DIRECTIONS:
Filter the entries, keeping every line with the word "Konfigurieren".

────────────────

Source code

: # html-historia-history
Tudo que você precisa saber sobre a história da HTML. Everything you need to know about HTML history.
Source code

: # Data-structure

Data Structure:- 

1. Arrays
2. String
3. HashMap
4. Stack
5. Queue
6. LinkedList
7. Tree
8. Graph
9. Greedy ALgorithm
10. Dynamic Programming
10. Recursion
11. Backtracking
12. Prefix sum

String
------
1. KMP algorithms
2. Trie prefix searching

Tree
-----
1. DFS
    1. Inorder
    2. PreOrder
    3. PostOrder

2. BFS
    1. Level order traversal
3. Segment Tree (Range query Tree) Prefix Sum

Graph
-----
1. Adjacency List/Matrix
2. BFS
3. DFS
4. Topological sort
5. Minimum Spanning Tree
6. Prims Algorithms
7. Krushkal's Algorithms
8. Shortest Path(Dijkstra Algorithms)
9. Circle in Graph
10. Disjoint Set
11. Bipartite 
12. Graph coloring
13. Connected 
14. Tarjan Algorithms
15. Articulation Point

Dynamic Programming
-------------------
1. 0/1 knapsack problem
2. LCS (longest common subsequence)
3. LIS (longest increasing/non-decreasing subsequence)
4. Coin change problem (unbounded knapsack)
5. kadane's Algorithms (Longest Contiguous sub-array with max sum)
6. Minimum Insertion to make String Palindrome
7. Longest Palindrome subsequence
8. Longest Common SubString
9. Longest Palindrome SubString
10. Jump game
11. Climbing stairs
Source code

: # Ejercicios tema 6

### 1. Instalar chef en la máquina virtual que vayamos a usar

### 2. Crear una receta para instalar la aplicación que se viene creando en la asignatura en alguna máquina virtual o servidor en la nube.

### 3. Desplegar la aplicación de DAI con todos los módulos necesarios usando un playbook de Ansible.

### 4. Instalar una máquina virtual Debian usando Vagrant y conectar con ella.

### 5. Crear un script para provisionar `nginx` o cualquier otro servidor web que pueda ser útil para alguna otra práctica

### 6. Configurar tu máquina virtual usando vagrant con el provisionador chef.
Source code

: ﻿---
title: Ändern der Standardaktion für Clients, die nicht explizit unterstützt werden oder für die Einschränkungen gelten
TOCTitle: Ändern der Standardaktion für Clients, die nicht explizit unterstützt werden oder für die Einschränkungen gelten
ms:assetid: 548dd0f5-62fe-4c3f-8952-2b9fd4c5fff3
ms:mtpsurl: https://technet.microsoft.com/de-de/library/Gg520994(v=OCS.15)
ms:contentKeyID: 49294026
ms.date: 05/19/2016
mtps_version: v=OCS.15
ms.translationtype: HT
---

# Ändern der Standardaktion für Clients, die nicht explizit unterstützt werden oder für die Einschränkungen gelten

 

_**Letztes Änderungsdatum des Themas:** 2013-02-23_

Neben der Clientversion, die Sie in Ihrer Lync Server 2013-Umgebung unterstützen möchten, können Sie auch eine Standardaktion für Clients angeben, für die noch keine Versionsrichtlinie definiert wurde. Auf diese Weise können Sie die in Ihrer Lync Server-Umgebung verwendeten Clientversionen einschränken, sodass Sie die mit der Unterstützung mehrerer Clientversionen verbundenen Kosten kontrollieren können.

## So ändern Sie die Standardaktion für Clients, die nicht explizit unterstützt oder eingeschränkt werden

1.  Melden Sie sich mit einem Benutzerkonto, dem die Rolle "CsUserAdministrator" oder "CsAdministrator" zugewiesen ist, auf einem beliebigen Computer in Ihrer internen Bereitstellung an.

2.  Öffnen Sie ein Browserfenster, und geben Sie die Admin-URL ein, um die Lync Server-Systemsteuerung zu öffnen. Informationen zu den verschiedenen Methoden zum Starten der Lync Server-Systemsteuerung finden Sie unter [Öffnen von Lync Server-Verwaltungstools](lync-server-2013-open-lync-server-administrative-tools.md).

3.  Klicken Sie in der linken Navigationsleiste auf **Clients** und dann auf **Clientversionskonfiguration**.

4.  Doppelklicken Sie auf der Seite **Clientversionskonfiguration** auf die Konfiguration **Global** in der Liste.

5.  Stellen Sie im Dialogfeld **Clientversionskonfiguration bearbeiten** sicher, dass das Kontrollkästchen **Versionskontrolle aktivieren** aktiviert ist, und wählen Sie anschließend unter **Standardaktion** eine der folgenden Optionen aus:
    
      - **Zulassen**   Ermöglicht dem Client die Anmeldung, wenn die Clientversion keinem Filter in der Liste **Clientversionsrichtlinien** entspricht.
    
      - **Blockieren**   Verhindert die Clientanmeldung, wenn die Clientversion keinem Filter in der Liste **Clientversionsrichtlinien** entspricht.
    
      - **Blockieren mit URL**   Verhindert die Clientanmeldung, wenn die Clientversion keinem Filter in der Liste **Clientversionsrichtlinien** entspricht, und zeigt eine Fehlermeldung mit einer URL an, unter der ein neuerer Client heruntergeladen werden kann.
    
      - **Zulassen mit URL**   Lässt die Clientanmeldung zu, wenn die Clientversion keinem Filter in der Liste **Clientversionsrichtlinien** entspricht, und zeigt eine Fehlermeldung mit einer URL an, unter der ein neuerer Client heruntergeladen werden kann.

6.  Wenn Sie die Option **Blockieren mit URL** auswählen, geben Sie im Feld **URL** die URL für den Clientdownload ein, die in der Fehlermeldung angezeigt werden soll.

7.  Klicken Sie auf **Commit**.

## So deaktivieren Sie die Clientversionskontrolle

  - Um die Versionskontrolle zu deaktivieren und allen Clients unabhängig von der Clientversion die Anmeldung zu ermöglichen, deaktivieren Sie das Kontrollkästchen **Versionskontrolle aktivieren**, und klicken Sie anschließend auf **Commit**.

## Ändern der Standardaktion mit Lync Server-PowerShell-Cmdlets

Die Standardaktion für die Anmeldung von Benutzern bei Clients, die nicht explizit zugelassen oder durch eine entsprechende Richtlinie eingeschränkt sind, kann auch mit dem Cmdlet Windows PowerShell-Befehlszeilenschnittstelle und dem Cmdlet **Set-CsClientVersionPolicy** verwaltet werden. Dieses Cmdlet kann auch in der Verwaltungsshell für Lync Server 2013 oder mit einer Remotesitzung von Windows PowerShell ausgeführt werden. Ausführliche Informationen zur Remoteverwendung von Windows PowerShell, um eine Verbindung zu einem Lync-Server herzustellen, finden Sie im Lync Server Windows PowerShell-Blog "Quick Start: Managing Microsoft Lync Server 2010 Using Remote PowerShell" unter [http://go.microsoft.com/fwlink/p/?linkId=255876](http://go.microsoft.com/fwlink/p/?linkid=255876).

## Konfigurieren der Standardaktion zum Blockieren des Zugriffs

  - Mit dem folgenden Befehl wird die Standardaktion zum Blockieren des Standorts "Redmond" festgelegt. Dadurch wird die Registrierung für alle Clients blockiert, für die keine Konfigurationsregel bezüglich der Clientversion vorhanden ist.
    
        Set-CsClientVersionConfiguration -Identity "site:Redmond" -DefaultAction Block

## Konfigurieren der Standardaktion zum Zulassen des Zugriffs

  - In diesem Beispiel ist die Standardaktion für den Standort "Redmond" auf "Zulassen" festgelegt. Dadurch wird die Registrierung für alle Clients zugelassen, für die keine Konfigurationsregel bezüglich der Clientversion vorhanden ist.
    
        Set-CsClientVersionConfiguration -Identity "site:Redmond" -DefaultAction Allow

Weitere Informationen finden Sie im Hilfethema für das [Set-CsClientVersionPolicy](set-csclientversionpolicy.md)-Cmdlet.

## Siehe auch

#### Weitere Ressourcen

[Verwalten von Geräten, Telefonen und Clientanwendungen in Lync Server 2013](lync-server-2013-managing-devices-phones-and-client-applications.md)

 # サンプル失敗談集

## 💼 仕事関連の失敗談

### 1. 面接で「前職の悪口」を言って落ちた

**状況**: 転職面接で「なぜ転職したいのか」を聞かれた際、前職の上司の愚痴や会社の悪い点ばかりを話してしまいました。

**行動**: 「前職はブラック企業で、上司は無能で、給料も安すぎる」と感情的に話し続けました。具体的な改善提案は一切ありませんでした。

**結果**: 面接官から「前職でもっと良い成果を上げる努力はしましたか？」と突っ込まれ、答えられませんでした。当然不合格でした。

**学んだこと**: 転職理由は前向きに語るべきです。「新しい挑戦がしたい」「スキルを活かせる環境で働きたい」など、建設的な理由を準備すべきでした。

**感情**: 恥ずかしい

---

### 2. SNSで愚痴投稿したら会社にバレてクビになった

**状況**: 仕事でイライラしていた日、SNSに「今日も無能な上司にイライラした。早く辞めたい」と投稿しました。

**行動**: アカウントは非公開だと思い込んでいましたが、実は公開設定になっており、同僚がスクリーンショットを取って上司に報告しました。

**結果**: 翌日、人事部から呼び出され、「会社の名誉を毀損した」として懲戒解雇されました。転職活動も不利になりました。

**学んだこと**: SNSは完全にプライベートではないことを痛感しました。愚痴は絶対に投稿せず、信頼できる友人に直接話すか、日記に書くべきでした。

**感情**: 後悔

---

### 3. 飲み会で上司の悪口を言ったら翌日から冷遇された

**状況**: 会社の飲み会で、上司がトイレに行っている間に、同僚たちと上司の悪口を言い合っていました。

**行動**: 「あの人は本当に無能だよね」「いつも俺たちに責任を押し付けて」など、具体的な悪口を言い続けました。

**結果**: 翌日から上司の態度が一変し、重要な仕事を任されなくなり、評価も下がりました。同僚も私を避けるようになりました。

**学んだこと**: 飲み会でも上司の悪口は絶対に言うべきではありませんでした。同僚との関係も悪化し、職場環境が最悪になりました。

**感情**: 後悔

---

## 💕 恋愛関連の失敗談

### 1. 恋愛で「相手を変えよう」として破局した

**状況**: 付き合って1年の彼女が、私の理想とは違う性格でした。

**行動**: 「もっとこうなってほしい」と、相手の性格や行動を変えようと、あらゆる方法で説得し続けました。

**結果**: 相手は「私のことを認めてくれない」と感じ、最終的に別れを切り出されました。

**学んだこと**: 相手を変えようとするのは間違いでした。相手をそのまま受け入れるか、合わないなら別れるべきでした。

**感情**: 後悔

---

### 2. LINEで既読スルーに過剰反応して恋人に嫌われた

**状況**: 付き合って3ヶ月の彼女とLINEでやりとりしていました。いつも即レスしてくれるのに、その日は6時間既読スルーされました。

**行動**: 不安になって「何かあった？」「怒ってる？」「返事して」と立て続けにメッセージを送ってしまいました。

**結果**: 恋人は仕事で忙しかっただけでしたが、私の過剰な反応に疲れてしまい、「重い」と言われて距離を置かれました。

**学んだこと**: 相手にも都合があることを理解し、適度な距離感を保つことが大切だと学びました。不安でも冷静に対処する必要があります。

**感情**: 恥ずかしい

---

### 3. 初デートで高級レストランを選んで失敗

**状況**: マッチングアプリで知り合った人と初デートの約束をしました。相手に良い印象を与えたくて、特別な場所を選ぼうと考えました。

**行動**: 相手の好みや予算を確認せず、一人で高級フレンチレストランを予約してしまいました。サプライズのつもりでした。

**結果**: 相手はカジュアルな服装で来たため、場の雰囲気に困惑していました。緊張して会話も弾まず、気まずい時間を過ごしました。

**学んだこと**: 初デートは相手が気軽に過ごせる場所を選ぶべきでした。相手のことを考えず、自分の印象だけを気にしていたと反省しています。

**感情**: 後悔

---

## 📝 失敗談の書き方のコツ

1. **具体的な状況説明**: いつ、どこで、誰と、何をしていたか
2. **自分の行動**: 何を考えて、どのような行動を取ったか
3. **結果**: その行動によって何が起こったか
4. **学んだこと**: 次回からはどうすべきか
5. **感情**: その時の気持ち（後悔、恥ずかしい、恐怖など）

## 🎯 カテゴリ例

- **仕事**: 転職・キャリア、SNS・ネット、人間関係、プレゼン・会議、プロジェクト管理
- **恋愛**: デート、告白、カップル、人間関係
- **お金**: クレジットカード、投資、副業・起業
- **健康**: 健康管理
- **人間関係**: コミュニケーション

────────────────

RESPONSE TO THE EXERCISE:
## Konfigurieren der Standardaktion zum Blockieren des Zugriffs
## Konfigurieren der Standardaktion zum Zulassen des Zugriffs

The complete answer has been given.